» **Task to carry out**: Print the lines in the listing below that fall between the line with "Каша гречневая рассыпчатая: 279 -> 354" and the line with "Овощи по сезону: 42 -> 7.2", those two lines included, exactly as they stand and with nothing else.

» **Supplied records**:
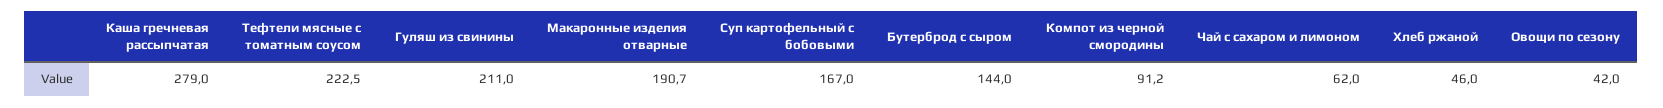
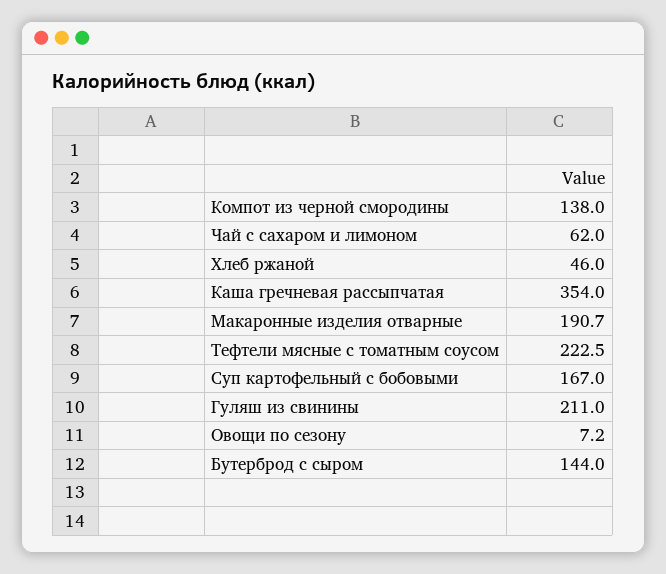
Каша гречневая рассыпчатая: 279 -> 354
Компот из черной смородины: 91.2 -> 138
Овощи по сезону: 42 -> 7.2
* * *
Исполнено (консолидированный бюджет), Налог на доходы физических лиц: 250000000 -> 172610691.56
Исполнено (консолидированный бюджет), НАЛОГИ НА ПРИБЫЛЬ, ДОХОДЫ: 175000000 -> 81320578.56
...
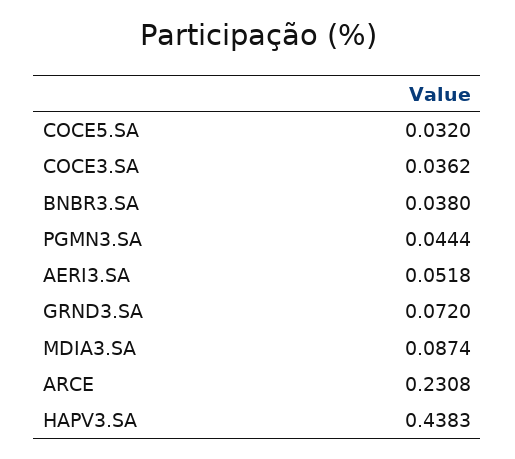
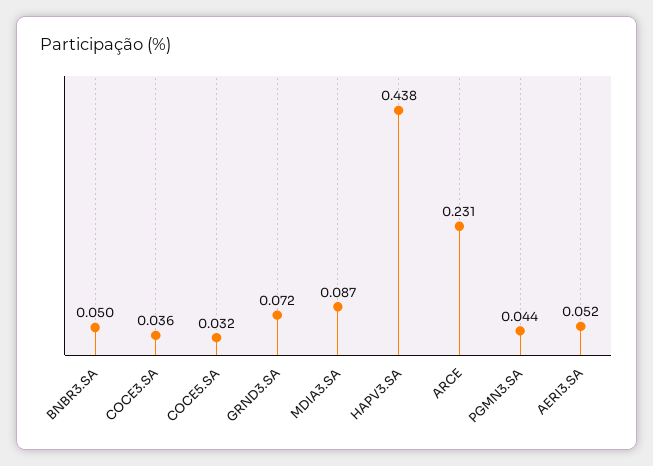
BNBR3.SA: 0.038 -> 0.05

» **Result**:
Каша гречневая рассыпчатая: 279 -> 354
Компот из черной смородины: 91.2 -> 138
Овощи по сезону: 42 -> 7.2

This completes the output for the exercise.